Ich versuche mich auf meine Umwelt zu konzentrieren, denn ich habe keine Ahnung wie ich in ein Bett gekommen bin oder überhaupt wo ich gelandet bin.
Gedämpft nehme ich Stimmen wahr und versuche mich darauf zu konzentrieren, was sie sagen.
"... sie war da schon ein typischer Karriero, wollte unbedingt gewinnen und hat sich dann ja auch freiwillig gemeldet. Näher kennen tue ich sie allerdings nicht, aber sie ist jemand aus der Heimat."
Ich öffne meine Augen und sehe eine junge Frau im Bett neben mir und erinnere mich an das Gesicht des Mannes der bei ihr steht.

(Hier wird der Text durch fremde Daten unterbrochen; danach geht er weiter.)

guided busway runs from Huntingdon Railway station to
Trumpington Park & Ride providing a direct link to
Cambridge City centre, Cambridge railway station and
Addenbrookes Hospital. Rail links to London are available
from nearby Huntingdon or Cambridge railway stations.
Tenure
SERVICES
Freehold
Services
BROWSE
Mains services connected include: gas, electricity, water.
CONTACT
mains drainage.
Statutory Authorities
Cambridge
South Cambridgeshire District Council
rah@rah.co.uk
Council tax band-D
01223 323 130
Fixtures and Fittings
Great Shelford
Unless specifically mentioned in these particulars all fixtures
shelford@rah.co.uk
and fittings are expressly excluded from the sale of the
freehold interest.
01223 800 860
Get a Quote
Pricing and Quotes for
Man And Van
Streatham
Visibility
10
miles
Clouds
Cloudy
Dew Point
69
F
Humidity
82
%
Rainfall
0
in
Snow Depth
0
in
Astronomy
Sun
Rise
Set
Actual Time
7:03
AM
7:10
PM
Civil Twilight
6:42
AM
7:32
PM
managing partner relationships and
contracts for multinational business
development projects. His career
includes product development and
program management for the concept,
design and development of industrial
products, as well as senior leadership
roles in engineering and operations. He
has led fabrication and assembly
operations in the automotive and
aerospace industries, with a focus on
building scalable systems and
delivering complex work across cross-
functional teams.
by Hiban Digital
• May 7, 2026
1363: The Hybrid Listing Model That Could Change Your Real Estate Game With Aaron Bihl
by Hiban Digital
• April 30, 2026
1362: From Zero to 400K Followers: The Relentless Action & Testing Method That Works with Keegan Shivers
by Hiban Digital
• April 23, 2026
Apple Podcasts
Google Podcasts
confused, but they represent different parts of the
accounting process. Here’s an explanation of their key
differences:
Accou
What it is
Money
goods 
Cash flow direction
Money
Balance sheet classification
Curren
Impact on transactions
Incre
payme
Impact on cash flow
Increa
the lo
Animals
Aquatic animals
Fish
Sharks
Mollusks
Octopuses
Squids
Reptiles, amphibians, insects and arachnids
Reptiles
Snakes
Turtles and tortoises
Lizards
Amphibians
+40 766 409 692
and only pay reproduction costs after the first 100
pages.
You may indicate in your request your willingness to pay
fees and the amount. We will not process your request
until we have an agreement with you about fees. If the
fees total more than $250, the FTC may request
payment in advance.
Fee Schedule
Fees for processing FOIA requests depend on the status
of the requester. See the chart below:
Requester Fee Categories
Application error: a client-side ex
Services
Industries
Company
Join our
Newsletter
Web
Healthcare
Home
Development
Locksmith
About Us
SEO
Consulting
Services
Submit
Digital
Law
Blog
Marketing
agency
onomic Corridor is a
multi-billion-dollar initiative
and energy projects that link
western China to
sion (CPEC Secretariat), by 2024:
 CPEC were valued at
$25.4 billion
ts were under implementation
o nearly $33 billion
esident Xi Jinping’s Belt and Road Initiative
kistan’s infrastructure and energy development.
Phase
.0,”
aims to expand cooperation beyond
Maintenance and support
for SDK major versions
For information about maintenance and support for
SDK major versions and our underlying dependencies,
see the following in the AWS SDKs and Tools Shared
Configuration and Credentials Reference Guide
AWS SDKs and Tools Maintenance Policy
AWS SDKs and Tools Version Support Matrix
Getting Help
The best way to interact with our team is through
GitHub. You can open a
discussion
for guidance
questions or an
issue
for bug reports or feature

Er hat zusammen mit diesem Bjon die Nachricht gebracht. Die Nachricht die mein Leben für immer zerstört hat.
Sam.
Der Name schießt mir durch den Kopf. So haben sie ihn genannt. Und dann fällt mir sein letzter Satz wieder ein.
Jemand von zu Hause?
"Hast du die Männer gekannt die hingerichtet wurden?", krächze ich und versuche mich gleichzeitig aufzusetzen.
"Mit fast allen war ich zusammen in der Ausbildung.", murmelt Sam und sieht auf seine Hände.
Sofort blickt das dunkelhaarige Mädchen ihn aus großen besorgten Augen an und legt ihre Hand auf seine.
Diese Geste versetzt mir einen Stich, doch ich versuche den Schmerz zu unterdrücken. Ich will nicht darüber nachdenken.
Gleichzeitig will ich jedoch auch wissen, wieso er nicht unter ihnen ist. In Distrikt 2 kann er nicht gewesen sein, ansonsten würde ich mich an ihn erinnern. Woher kommen er und das Mädchen also? Sind sie vielleicht auch Flüchtlinge? Menschen, die fliehen mussten um ihr Leben zu retten?
"Du bist nicht in Distrikt 2 geblieben. Hast du dich hierher versetzen lassen?", langsam habe ich es geschafft mich aufzurichten und lehne mich gegen die Wand.
Ruhig mustere ich das Pärchen neben mir.
"Ich wurde nach Distrikt 4 versetzt, obwohl ich in 2 bleiben wollte. Aber die wenigsten werden gefragt ob und wohin sie gehen wollen.", antwortet er und ich weiß, dass es stimmt.
Kael hat es mir oft genug gesagt. Er hätte jederzeit versetzt werden können, wir haben einfach nur Glück gehabt.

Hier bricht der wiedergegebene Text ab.